PDR Network or: Why the Hobbs Act Doesn’t Incorporate Chevron Doctrine (Part I), by James R. Conde

Can Congress require courts to turn a blind eye to the invalidity of an agency’s legal interpretation of the law in an enforcement action?

This question is implicated in a case that is before the Supreme Court this term. In PDR Network, LLC v. Carlton & Harris Chiropractic Inc., the Supreme Court will decide whether the 1950 Administrative Orders Review Act, 28 U.S.C. 2341 et seq., commonly known as the Hobbs Act, requires an enforcing court to accept the FCC’s interpretation of the Telephone Consumer Protection Act (“TCPA”), 47 U.S.C. § 227. Professor Bernard Bell has previewed the case for readers of this blog here.

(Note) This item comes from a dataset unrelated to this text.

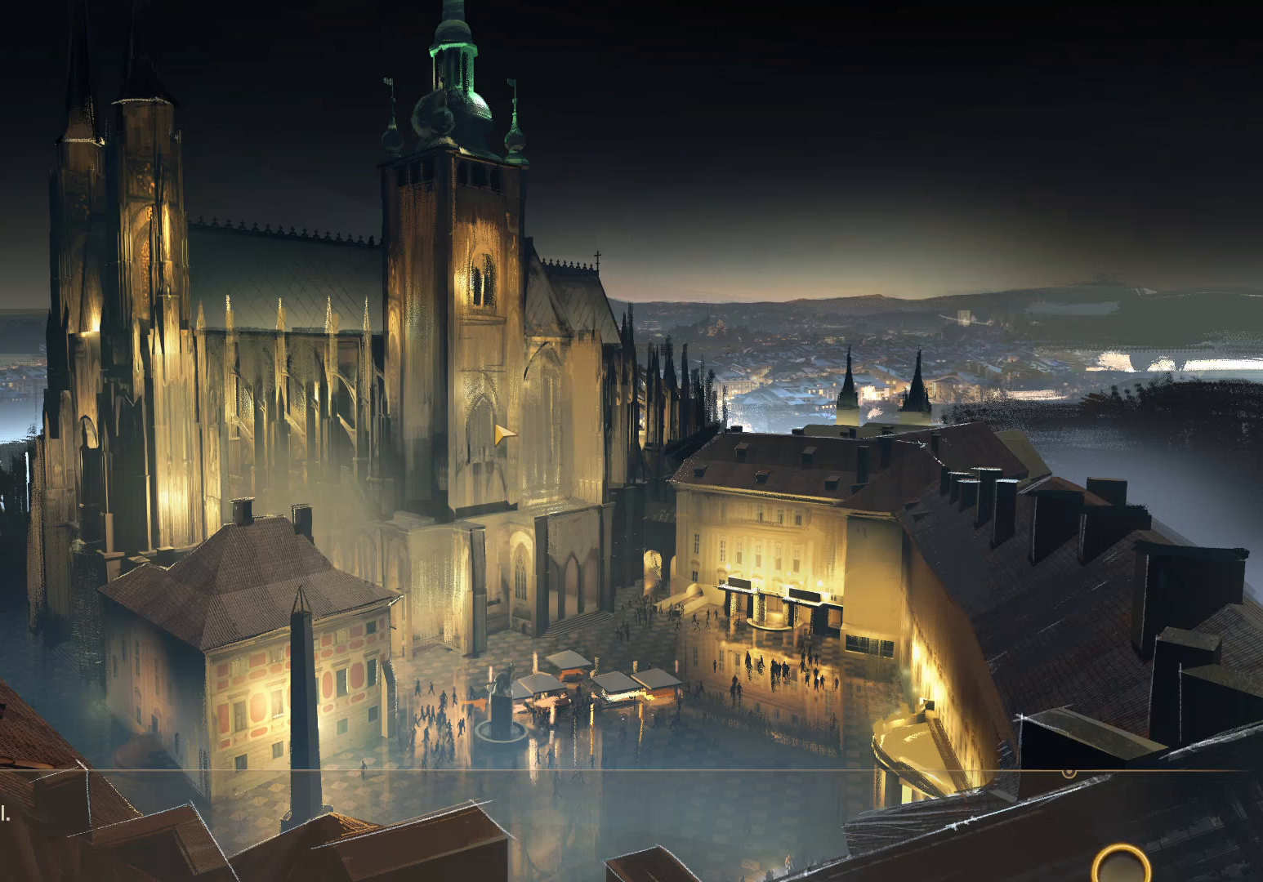
{"keys": ["d", "w"], "mouse": [], "events": []}
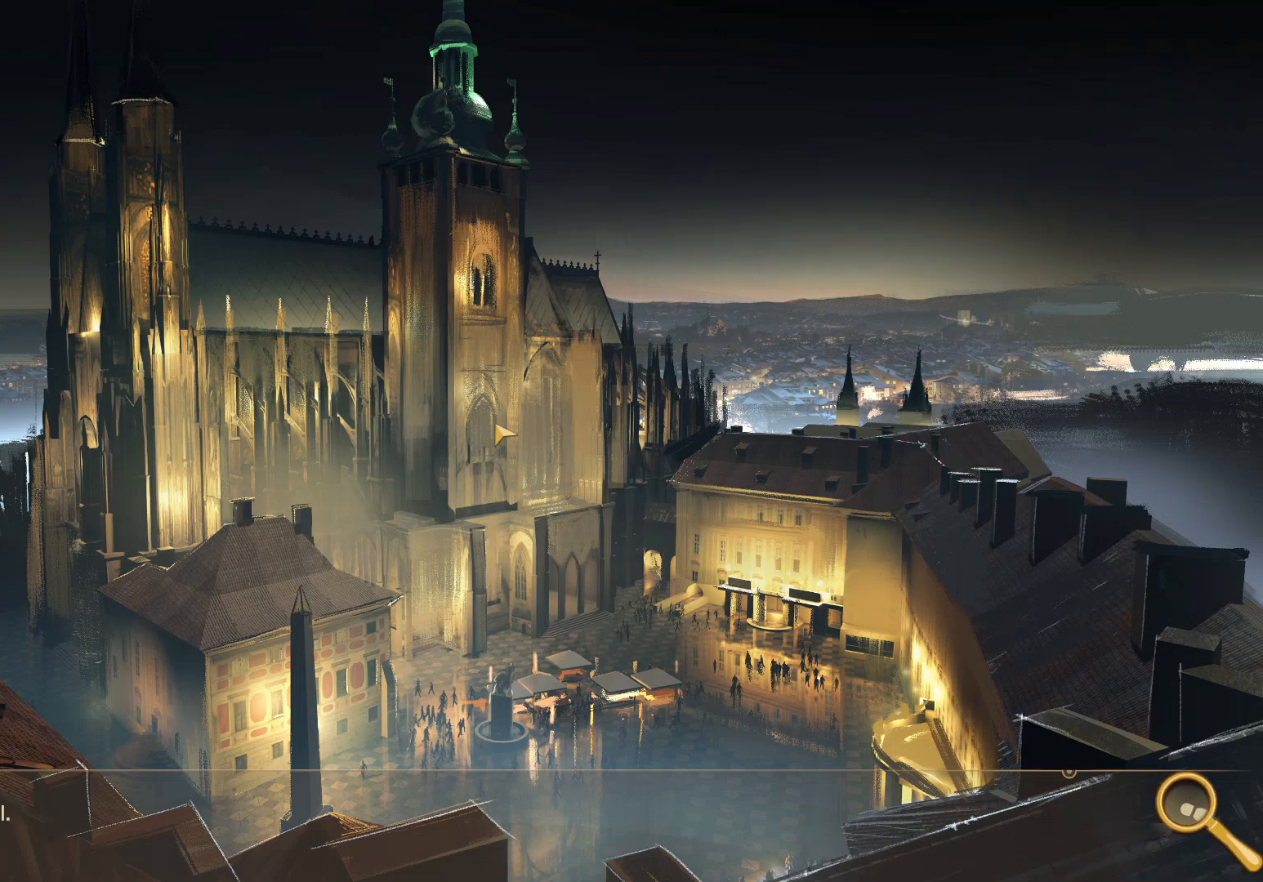
{"keys": ["d", "w"], "mouse": [], "events": []}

The Fourth Circuit below held that the Hobbs Act strips enforcing courts of the power to review the validity of an FCC interpretation. This holding raises troubling constitutional questions. As Professor Henry Hart put it over sixty years ago, allowing Congress to strip the courts of their power “to say what the law is” in a case would require “re-think[ing] Marbury v. Madison.” Henry M. Hart, Jr., The Power of Congress to Limit the Jurisdiction of the Federal Courts: An Exercise in Dialectic, 66 Harv. L. Rev. 1362, 1378–79 (1953). Fortunately, Professor Hart maintained, the Supreme Court has never “squarely held” that the legal validity of a regulation or order can be “withdrawn from the consideration of the enforcement court,” at least where there was no prior “adequate opportunity” to test its validity in court. Id.

As we shall see, however, under the Supreme Court’s decision in Yakus v. United States, 321 U.S. 414 (1944), judicial notions of what counts as an “adequate opportunity” to challenge an agency rule can be quite expansive.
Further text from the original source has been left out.